▶ Data to use

________

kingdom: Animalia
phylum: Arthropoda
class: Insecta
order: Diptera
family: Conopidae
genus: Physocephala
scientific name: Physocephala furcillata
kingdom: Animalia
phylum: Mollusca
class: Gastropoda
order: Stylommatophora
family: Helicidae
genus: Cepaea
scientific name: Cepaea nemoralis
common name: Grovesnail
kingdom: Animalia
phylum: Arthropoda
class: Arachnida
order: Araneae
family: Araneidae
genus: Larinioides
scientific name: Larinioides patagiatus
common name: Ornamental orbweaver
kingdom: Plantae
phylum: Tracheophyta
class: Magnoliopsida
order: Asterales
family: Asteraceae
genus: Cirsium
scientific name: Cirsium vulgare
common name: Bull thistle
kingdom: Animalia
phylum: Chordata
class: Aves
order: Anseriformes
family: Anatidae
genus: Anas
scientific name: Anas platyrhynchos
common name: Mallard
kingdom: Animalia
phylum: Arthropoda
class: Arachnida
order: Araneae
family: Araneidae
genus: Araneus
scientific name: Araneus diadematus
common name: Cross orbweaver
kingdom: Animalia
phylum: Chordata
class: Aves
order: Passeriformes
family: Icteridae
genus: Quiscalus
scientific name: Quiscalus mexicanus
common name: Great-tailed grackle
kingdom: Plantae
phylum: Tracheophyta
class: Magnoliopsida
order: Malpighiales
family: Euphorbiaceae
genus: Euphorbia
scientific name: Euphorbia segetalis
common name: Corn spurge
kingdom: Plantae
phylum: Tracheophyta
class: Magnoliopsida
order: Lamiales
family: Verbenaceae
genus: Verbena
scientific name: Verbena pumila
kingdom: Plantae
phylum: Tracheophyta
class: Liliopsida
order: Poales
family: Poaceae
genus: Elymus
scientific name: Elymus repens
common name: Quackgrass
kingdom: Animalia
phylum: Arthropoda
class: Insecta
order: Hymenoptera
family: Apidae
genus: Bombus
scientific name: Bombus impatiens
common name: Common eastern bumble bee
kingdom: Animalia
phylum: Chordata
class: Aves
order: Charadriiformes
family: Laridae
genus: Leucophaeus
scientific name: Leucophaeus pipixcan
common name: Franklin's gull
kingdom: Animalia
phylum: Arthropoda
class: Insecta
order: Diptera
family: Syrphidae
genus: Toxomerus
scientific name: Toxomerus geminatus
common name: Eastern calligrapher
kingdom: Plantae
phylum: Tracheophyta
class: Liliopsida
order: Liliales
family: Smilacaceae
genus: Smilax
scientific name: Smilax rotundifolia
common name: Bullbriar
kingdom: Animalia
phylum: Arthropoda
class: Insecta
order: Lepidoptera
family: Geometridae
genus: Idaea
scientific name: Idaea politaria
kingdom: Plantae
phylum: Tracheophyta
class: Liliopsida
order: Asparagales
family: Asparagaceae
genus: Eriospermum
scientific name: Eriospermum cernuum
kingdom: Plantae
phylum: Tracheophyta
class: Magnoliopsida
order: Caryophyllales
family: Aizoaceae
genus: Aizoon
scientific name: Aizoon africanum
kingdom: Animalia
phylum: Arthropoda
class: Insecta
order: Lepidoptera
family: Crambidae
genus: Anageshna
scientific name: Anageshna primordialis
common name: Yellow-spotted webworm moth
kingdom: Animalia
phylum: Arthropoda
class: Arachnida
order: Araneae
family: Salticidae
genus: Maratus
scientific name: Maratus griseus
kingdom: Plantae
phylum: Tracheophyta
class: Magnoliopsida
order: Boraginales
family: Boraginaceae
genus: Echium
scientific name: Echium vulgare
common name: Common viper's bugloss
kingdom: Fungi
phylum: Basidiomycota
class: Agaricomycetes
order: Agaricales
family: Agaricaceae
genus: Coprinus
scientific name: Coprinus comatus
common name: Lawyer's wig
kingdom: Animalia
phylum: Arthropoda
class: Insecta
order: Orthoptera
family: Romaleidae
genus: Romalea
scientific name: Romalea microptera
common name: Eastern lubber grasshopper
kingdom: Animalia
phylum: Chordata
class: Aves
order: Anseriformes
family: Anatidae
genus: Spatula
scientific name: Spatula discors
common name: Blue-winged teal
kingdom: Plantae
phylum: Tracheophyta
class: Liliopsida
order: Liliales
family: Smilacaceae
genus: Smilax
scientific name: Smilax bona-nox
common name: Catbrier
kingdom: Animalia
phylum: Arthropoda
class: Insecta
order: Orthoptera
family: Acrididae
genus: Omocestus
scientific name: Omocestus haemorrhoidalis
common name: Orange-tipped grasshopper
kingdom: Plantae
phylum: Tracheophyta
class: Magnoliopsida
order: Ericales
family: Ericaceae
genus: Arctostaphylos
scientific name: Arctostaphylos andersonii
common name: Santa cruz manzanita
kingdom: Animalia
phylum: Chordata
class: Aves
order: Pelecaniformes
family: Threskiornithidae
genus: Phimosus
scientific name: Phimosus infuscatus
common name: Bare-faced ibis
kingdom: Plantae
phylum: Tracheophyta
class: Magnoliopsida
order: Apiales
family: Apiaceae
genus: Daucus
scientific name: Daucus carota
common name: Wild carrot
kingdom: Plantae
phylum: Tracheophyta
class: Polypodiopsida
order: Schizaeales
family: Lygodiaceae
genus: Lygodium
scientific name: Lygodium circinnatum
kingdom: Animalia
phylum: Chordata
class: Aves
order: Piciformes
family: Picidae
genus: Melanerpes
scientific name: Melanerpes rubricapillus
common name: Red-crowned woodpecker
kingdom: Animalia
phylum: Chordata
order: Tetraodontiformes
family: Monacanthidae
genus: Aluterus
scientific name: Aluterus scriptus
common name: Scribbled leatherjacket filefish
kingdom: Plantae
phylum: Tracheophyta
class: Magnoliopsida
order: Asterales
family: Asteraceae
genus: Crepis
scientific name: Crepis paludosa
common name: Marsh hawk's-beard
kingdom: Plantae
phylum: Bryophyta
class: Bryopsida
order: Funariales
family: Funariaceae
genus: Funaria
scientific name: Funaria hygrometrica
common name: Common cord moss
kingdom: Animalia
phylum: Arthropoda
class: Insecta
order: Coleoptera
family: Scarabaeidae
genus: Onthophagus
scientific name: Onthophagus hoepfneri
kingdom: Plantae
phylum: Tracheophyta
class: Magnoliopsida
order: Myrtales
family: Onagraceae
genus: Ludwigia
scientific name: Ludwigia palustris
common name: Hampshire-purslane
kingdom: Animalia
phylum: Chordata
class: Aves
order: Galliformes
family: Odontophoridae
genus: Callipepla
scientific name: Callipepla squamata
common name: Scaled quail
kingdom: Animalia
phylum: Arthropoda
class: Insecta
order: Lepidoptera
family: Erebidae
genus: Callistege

________

▶ Given exercise
Render every line of the records above as a JSON list of strings, one string per line, with blank lines left out.

▶ Task response
[
  "kingdom: Animalia",
  "phylum: Arthropoda",
  "class: Insecta",
  "order: Diptera",
  "family: Conopidae",
  "genus: Physocephala",
  "scientific name: Physocephala furcillata",
  "kingdom: Animalia",
  "phylum: Mollusca",
  "class: Gastropoda",
  "order: Stylommatophora",
  "family: Helicidae",
  "genus: Cepaea",
  "scientific name: Cepaea nemoralis",
  "common name: Grovesnail",
  "kingdom: Animalia",
  "phylum: Arthropoda",
  "class: Arachnida",
  "order: Araneae",
  "family: Araneidae",
  "genus: Larinioides",
  "scientific name: Larinioides patagiatus",
  "common name: Ornamental orbweaver",
  "kingdom: Plantae",
  "phylum: Tracheophyta",
  "class: Magnoliopsida",
  "order: Asterales",
  "family: Asteraceae",
  "genus: Cirsium",
  "scientific name: Cirsium vulgare",
  "common name: Bull thistle",
  "kingdom: Animalia",
  "phylum: Chordata",
  "class: Aves",
  "order: Anseriformes",
  "family: Anatidae",
  "genus: Anas",
  "scientific name: Anas platyrhynchos",
  "common name: Mallard",
  "kingdom: Animalia",
  "phylum: Arthropoda",
  "class: Arachnida",
  "order: Araneae",
  "family: Araneidae",
  "genus: Araneus",
  "scientific name: Araneus diadematus",
  "common name: Cross orbweaver",
  "kingdom: Animalia",
  "phylum: Chordata",
  "class: Aves",
  "order: Passeriformes",
  "family: Icteridae",
  "genus: Quiscalus",
  "scientific name: Quiscalus mexicanus",
  "common name: Great-tailed grackle",
  "kingdom: Plantae",
  "phylum: Tracheophyta",
  "class: Magnoliopsida",
  "order: Malpighiales",
  "family: Euphorbiaceae",
  "genus: Euphorbia",
  "scientific name: Euphorbia segetalis",
  "common name: Corn spurge",
  "kingdom: Plantae",
  "phylum: Tracheophyta",
  "class: Magnoliopsida",
  "order: Lamiales",
  "family: Verbenaceae",
  "genus: Verbena",
  "scientific name: Verbena pumila",
  "kingdom: Plantae",
  "phylum: Tracheophyta",
  "class: Liliopsida",
  "order: Poales",
  "family: Poaceae",
  "genus: Elymus",
  "scientific name: Elymus repens",
  "common name: Quackgrass",
  "kingdom: Animalia",
  "phylum: Arthropoda",
  "class: Insecta",
  "order: Hymenoptera",
  "family: Apidae",
  "genus: Bombus",
  "scientific name: Bombus impatiens",
  "common name: Common eastern bumble bee",
  "kingdom: Animalia",
  "phylum: Chordata",
  "class: Aves",
  "order: Charadriiformes",
  "family: Laridae",
  "genus: Leucophaeus",
  "scientific name: Leucophaeus pipixcan",
  "common name: Franklin's gull",
  "kingdom: Animalia",
  "phylum: Arthropoda",
  "class: Insecta",
  "order: Diptera",
  "family: Syrphidae",
  "genus: Toxomerus",
  "scientific name: Toxomerus geminatus",
  "common name: Eastern calligrapher",
  "kingdom: Plantae",
  "phylum: Tracheophyta",
  "class: Liliopsida",
  "order: Liliales",
  "family: Smilacaceae",
  "genus: Smilax",
  "scientific name: Smilax rotundifolia",
  "common name: Bullbriar",
  "kingdom: Animalia",
  "phylum: Arthropoda",
  "class: Insecta",
  "order: Lepidoptera",
  "family: Geometridae",
  "genus: Idaea",
  "scientific name: Idaea politaria",
  "kingdom: Plantae",
  "phylum: Tracheophyta",
  "class: Liliopsida",
  "order: Asparagales",
  "family: Asparagaceae",
  "genus: Eriospermum",
  "scientific name: Eriospermum cernuum",
  "kingdom: Plantae",
  "phylum: Tracheophyta",
  "class: Magnoliopsida",
  "order: Caryophyllales",
  "family: Aizoaceae",
  "genus: Aizoon",
  "scientific name: Aizoon africanum",
  "kingdom: Animalia",
  "phylum: Arthropoda",
  "class: Insecta",
  "order: Lepidoptera",
  "family: Crambidae",
  "genus: Anageshna",
  "scientific name: Anageshna primordialis",
  "common name: Yellow-spotted webworm moth",
  "kingdom: Animalia",
  "phylum: Arthropoda",
  "class: Arachnida",
  "order: Araneae",
  "family: Salticidae",
  "genus: Maratus",
  "scientific name: Maratus griseus",
  "kingdom: Plantae",
  "phylum: Tracheophyta",
  "class: Magnoliopsida",
  "order: Boraginales",
  "family: Boraginaceae",
  "genus: Echium",
  "scientific name: Echium vulgare",
  "common name: Common viper's bugloss",
  "kingdom: Fungi",
  "phylum: Basidiomycota",
  "class: Agaricomycetes",
  "order: Agaricales",
  "family: Agaricaceae",
  "genus: Coprinus",
  "scientific name: Coprinus comatus",
  "common name: Lawyer's wig",
  "kingdom: Animalia",
  "phylum: Arthropoda",
  "class: Insecta",
  "order: Orthoptera",
  "family: Romaleidae",
  "genus: Romalea",
  "scientific name: Romalea microptera",
  "common name: Eastern lubber grasshopper",
  "kingdom: Animalia",
  "phylum: Chordata",
  "class: Aves",
  "order: Anseriformes",
  "family: Anatidae",
  "genus: Spatula",
  "scientific name: Spatula discors",
  "common name: Blue-winged teal",
  "kingdom: Plantae",
  "phylum: Tracheophyta",
  "class: Liliopsida",
  "order: Liliales",
  "family: Smilacaceae",
  "genus: Smilax",
  "scientific name: Smilax bona-nox",
  "common name: Catbrier",
  "kingdom: Animalia",
  "phylum: Arthropoda",
  "class: Insecta",
  "order: Orthoptera",
  "family: Acrididae",
  "genus: Omocestus",
  "scientific name: Omocestus haemorrhoidalis",
  "common name: Orange-tipped grasshopper",
  "kingdom: Plantae",
  "phylum: Tracheophyta",
  "class: Magnoliopsida",
  "order: Ericales",
  "family: Ericaceae",
  "genus: Arctostaphylos",
  "scientific name: Arctostaphylos andersonii",
  "common name: Santa cruz manzanita",
  "kingdom: Animalia",
  "phylum: Chordata",
  "class: Aves",
  "order: Pelecaniformes",
  "family: Threskiornithidae",
  "genus: Phimosus",
  "scientific name: Phimosus infuscatus",
  "common name: Bare-faced ibis",
  "kingdom: Plantae",
  "phylum: Tracheophyta",
  "class: Magnoliopsida",
  "order: Apiales",
  "family: Apiaceae",
  "genus: Daucus",
  "scientific name: Daucus carota",
  "common name: Wild carrot",
  "kingdom: Plantae",
  "phylum: Tracheophyta",
  "class: Polypodiopsida",
  "order: Schizaeales",
  "family: Lygodiaceae",
  "genus: Lygodium",
  "scientific name: Lygodium circinnatum",
  "kingdom: Animalia",
  "phylum: Chordata",
  "class: Aves",
  "order: Piciformes",
  "family: Picidae",
  "genus: Melanerpes",
  "scientific name: Melanerpes rubricapillus",
  "common name: Red-crowned woodpecker",
  "kingdom: Animalia",
  "phylum: Chordata",
  "order: Tetraodontiformes",
  "family: Monacanthidae",
  "genus: Aluterus",
  "scientific name: Aluterus scriptus",
  "common name: Scribbled leatherjacket filefish",
  "kingdom: Plantae",
  "phylum: Tracheophyta",
  "class: Magnoliopsida",
  "order: Asterales",
  "family: Asteraceae",
  "genus: Crepis",
  "scientific name: Crepis paludosa",
  "common name: Marsh hawk's-beard",
  "kingdom: Plantae",
  "phylum: Bryophyta",
  "class: Bryopsida",
  "order: Funariales",
  "family: Funariaceae",
  "genus: Funaria",
  "scientific name: Funaria hygrometrica",
  "common name: Common cord moss",
  "kingdom: Animalia",
  "phylum: Arthropoda",
  "class: Insecta",
  "order: Coleoptera",
  "family: Scarabaeidae",
  "genus: Onthophagus",
  "scientific name: Onthophagus hoepfneri",
  "kingdom: Plantae",
  "phylum: Tracheophyta",
  "class: Magnoliopsida",
  "order: Myrtales",
  "family: Onagraceae",
  "genus: Ludwigia",
  "scientific name: Ludwigia palustris",
  "common name: Hampshire-purslane",
  "kingdom: Animalia",
  "phylum: Chordata",
  "class: Aves",
  "order: Galliformes",
  "family: Odontophoridae",
  "genus: Callipepla",
  "scientific name: Callipepla squamata",
  "common name: Scaled quail",
  "kingdom: Animalia",
  "phylum: Arthropoda",
  "class: Insecta",
  "order: Lepidoptera",
  "family: Erebidae",
  "genus: Callistege"
]